▶ [About this task]: Check each statement against the text on Tututepec, answering yes or no and quoting the text's exact words that settle it. 1. Town of the Dove offered jaguar pelts as tribute. 2. Putla was a neutral town. 3. Obsidian made more effective tools than local chert.

▶ [Study text]:

Tututepec was a tributary empire, conquering many places and requiring subject towns to regularly deliver tribute to the capital. The first campaigns of Tututepec led by Eight Deer resulted in a couple towns submitting rather than resisting the lord, these towns are shown in Codex Nutall, Town of the Head offered jaguar pelts as tribute while Town of the Dove offered feathers and cacao. Access to these resources made Tututepec a desired trading partner evidenced by highland-coastal trade found in archaeology. It is hypothesized that Eight Deer's conquests and access to these resources were part of the reason the Toltecs approached him for an alliance. Tututepec would also delegate tribute collectors in their conquered towns to ensure the flow of goods to the capital. For subjects further into the highlands, they were expected to bring their tribute to the marketplace in Putla which was a neutral town which allowed the coast to trade with the highlands without tension.

Spindle whorls found in excavated residences at Tututepec and early colonial sources indicate that the city was a cotton exporter. The cotton would be traded to highland states for obsidian which made more effective tools than local chert. Many trade goods had found in commoner residences in the city were not made locally indicating that commoners were able to participate in not only the local economy but also long distance economies. Commoners in Tututepec also had more access to polychrome ceramics compared to other Mixtecs in the highlands, these ceramics commonly had eagle and smoke volute motifs representing war and sacrifice suggesting that Tututepec commoners supported the government's expansionist ideology. Ceramic molds were recently discovered in Tututepec which were used to create internal clay cores for lost-wax casting confirming Tututepec as a center of metallurgy in pre-Columbian Mesoamerica.

▶ [Extracted records]:

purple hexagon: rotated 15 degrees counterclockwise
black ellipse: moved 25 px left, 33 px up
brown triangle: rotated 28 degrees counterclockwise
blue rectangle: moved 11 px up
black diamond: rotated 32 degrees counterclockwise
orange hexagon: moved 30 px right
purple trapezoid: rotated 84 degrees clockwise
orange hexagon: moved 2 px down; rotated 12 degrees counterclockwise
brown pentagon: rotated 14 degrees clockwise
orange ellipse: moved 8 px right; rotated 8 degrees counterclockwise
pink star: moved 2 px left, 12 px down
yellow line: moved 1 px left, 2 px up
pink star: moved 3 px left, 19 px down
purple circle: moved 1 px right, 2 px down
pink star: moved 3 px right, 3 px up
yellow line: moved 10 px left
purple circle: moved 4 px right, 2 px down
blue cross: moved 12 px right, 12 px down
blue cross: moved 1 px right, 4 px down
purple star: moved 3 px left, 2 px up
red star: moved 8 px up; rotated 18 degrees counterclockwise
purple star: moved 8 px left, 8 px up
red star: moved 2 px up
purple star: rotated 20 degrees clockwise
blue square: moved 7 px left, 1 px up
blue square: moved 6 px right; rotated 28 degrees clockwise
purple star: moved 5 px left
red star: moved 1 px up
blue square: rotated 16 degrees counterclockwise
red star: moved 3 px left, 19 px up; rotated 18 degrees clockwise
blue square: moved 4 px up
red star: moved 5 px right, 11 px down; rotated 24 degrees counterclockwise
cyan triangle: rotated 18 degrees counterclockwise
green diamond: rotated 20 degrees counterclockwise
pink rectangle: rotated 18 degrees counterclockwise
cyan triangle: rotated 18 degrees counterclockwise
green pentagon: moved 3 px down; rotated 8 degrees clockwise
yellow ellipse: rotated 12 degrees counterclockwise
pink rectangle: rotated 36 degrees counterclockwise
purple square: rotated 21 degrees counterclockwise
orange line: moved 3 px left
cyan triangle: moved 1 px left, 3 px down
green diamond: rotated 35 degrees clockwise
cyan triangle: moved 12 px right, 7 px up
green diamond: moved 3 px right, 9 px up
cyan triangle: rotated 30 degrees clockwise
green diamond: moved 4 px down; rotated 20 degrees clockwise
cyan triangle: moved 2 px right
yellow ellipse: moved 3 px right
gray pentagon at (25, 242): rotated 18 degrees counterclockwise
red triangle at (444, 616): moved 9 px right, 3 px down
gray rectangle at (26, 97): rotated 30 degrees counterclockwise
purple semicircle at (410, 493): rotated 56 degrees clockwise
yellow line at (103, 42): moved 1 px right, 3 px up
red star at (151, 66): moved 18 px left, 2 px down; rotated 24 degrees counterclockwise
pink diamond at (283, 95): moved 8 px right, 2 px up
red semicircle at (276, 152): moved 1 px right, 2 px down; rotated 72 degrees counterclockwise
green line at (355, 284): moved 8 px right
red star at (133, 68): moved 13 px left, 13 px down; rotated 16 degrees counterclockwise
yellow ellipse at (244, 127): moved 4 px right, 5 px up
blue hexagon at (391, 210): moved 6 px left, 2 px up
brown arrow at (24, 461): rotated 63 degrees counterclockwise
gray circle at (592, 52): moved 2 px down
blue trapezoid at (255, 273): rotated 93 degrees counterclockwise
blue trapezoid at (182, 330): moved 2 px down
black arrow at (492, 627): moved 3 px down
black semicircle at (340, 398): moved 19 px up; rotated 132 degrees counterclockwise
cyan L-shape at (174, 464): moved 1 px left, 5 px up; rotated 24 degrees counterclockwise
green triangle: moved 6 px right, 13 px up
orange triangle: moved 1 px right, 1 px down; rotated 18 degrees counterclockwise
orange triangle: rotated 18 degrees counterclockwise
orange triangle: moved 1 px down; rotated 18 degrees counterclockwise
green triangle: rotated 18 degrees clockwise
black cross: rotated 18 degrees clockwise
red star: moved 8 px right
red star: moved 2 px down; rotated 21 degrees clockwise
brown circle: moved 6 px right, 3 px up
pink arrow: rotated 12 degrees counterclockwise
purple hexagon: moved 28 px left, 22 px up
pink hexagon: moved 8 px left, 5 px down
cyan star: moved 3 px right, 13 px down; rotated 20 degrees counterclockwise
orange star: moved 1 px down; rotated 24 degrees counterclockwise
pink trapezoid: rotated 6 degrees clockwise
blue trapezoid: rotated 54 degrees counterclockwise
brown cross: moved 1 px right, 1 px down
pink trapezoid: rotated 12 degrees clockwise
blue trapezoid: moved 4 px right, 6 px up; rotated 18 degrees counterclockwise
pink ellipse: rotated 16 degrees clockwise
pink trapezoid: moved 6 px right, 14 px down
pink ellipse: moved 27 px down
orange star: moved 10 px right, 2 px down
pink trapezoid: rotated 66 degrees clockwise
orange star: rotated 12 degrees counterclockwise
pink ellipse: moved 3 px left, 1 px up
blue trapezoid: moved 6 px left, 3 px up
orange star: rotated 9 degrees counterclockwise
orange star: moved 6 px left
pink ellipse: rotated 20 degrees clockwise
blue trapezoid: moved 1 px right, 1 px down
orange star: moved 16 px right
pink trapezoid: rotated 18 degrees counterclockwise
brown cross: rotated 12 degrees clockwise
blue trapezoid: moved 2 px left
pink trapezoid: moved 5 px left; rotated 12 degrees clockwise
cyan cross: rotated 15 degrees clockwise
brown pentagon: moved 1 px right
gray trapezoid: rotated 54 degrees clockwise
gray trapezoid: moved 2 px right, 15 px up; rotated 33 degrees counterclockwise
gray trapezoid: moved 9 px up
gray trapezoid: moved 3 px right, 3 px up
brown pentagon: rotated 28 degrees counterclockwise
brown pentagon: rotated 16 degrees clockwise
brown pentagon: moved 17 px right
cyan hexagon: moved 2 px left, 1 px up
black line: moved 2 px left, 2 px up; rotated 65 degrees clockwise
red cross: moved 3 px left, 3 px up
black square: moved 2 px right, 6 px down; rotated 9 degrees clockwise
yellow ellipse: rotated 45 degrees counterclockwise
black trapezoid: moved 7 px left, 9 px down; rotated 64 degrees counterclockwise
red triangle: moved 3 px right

▶ [Finished task]:
1. No: "Town of the Head offered jaguar pelts as tribute while Town of the Dove offered feathers and cacao"
2. Yes: "the marketplace in Putla which was a neutral town"
3. Yes: "obsidian which made more effective tools than local chert"